■ **FRAGMENTO DEL DOCUMENTO**:

>>>

La situación hídrica que afecta a gran parte del centro y oeste bonaerense volvió a poner en el centro del debate la falta de obras estructurales y la administración de los recursos destinados al mantenimiento de los caminos rurales. Desde la Confederación de Asociaciones Rurales de Buenos Aires y La Pampa (CARBAP), su coordinador de la comisión de granos, Pablo Ginestet, dirigente agrario de la cuarta sección (Asociación Rural de Hénderson), fue categórico al señalar que la emergencia “se podría haber evitado” si se hubieran concretado las obras previstas hace más de dos décadas.
“Claramente esto se podría haber evitado. Hay lugares que llevamos más de siete meses con el problema y vamos a seguir otro tanto, porque como está todo inundado, no hay obras. El agua solo se va por evaporación. Seguimos dependiendo del clima para que esto mejore”, lamentó Ginestet.
El dirigente recordó que el Plan Maestro del Río Salado, elaborado a comienzos del año 2000, contemplaba un esquema integral de obras hídricas para prevenir inundaciones en toda la cuenca, que debía estar concluido en 2015. Sin embargo, a diez años de esa fecha, apenas se ejecutó la mitad del proyecto.

<<<

■ **TAREAS A REALIZAR**:
1 – Responde estas preguntas sobre el fragmento acerca de la emergencia hídrica bonaerense:
(a) ¿A qué asociación rural pertenece Pablo Ginestet?
(b) Según Ginestet, ¿cuánto tiempo llevan algunos lugares con el problema?
(c) ¿En qué año debía estar concluido el Plan Maestro del Río Salado?
2 – Prosigue el fragmento sobre la emergencia hídrica bonaerense a partir de su última oración.

■ **DATOS PARA ANALIZAR**:

>>>

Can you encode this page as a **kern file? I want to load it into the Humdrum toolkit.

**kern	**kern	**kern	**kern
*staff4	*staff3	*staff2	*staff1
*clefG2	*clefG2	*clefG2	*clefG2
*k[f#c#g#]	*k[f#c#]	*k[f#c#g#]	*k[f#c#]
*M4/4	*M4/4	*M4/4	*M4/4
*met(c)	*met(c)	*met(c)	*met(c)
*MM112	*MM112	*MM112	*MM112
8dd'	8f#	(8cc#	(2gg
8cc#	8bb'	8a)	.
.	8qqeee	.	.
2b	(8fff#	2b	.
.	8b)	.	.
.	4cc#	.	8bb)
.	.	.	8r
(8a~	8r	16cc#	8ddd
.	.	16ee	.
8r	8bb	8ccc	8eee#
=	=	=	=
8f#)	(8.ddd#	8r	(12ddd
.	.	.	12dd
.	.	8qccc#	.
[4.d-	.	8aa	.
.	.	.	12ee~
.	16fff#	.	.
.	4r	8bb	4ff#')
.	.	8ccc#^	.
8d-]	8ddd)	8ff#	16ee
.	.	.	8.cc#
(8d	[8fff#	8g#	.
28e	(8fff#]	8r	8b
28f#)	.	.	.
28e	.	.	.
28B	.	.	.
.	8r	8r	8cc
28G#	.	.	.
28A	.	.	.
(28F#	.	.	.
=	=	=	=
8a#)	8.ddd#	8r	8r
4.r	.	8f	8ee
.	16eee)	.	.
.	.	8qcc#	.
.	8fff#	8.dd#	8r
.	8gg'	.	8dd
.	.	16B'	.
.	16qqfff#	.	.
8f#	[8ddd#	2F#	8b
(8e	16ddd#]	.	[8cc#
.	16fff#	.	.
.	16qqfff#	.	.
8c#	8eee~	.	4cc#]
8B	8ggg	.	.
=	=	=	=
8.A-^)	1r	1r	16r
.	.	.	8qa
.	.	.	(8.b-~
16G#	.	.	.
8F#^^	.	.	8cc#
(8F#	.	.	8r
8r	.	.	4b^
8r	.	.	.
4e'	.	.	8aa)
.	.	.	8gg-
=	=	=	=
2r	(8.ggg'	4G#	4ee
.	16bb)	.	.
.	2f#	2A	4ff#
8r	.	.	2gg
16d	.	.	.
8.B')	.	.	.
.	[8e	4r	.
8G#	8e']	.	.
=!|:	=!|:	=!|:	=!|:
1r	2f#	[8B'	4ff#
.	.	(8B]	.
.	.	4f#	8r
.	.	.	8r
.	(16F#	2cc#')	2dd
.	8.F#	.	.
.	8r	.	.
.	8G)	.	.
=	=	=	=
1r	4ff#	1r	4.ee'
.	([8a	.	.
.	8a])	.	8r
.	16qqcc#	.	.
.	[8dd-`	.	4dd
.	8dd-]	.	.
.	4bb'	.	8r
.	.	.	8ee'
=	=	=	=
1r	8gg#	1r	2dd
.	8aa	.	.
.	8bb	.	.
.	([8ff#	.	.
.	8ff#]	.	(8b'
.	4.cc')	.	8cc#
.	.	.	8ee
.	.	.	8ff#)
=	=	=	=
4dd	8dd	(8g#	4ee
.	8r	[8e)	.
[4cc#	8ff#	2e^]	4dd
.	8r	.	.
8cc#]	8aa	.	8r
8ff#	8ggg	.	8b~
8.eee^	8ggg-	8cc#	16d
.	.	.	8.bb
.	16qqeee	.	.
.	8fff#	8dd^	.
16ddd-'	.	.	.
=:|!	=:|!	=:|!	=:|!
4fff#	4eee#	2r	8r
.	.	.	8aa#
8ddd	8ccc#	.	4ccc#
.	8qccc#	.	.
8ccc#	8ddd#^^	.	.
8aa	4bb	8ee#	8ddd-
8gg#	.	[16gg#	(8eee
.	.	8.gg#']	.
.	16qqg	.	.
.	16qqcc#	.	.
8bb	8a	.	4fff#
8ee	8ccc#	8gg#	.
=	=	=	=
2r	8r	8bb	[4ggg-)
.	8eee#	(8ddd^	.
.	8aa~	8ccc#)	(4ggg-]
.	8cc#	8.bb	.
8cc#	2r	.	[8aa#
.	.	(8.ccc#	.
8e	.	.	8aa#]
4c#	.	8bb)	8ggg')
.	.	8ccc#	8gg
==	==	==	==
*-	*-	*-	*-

<<<

■ **LISTA DE RESPUESTAS**:
1 –
(a) A la Asociación Rural de Hénderson.
(b) Más de siete meses.
(c) En 2015.

2 –
“Está escrito lo que hay que hacer desde el año 2000. Estamos en 2025 y solo se hizo la mitad de la obra. Ahí está parte del problema”, señaló.
Ginestet también responsabilizó a los municipios rurales por el uso discrecional de los fondos que aportan los productores a través de las tasas viales. “Los intendentes desvían la plata que ponemos mensualmente para los caminos rurales. Más allá de la inundación, los caminos están intransitables, lo cual complica mucho más poder sacar la poca producción que se puede hacer en los lugares no anegados. Es una cadena de responsabilidades que no termina nunca”, afirmó.

La crítica del dirigente rural refleja el malestar creciente entre las entidades agropecuarias, que denuncian la falta de transparencia en el destino de los fondos recaudados por las tasas de conservación de caminos, así como la ausencia de un plan de mantenimiento sostenido en el tiempo.
El referente de CARBAP también cuestionó la falta de asignación de fondos específicos en los presupuestos nacional y provincial para enfrentar la emergencia. “En la clase política todos se preocupan por la inundación, pero la única manera de arreglarlo es con plata. Y uno ve que en el Presupuesto de la Provincia aparecen unas chirolas nomás, y en el Presupuesto de Nación no figura nada”, criticó.
Ginestet advirtió además sobre las consecuencias económicas que esta situación tendrá a futuro: “La cuenca del Río Salado produce el 25% de la producción agropecuaria del país. Todo esto que hoy no se puede sembrar será producción que no va a entrar en 2026: menos dólares, menos circulación económica, menos trabajo en el interior”, alertó.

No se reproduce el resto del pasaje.